A currently unique feature Samarai offers is an onboard video camera that transmits a live feed to the operator who can control it by remote control or by an app on smart device. It is capable to provide aa virtual 360 view of its surroundings and you can choose to observe 90 degrees on a relatively steady stream of video.
Since Samarai rotates around an axis in its flight, the onboard video camera captures one frame at the same point in every rotation. The imaging software is able to clear and stabilize the picture, but it still appears a bit fuzzy when it comes to small details. Future advancement of imaging technology and algorithms should solve that problem.

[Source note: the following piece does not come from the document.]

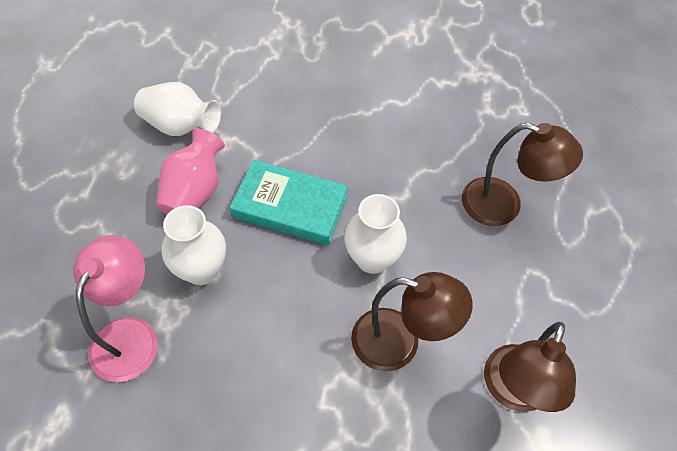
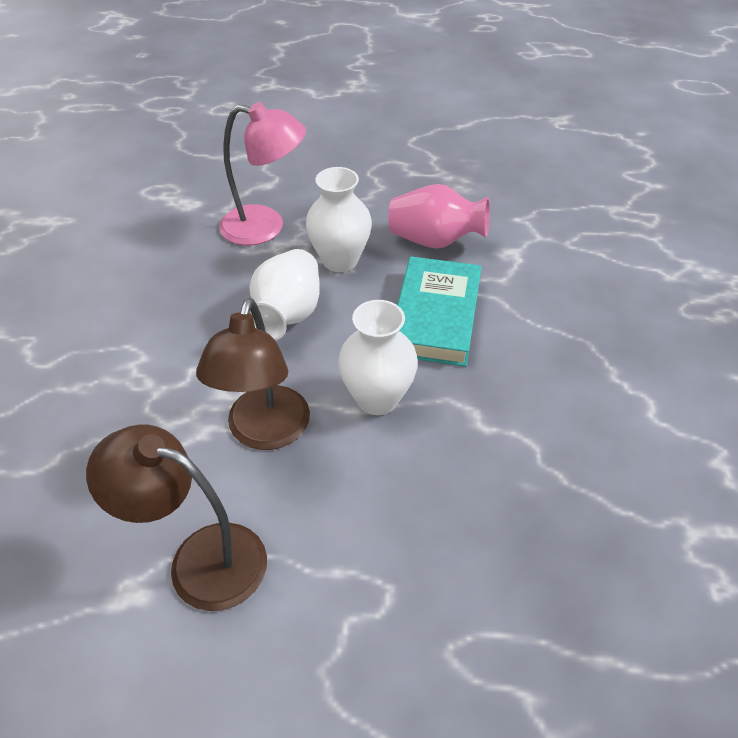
camera: 85 degrees right, 10 degrees down
white vase [134,82,221,136] -> white vase moved to [249,249,319,340]
brown lamp [462,123,583,226] -> none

When you fly such a vehicle relying solely on a relatively steady image, you are bound to make it collide with its surroundings. In order to counter that, its developers came up with two solutions. The first collision detection that they tried to implement is an ultrasonic source mounted onto the platform and it relies on the Doppler effect produced by the rotation of the vehicle to sense range. The second collision detection system is simpler and it is an adjustable “proximity sensor” which uses an optical flow technique similar to that used by insects to avoid collision.
At the Association for Unmanned Vehicle Systems International conference Samarai demonstrated vertical takeoff and landing, stable hover, and on-board video streaming. While the aircraft flew a series of flights in the roughly 40 foot test area, it streamed live video from a camera that rotated around its center providing a 360 degree view without a gimbal.
Samarai’s size and weight enable its operator to easily carry the vehicle in a backpack and launch it from the ground or like a boomerang. The design is scalable to meet different missions, including surveillance and reconnaissance and payload delivery.
Excellent case of biomimicking. Nature offers many solutions to complex problems.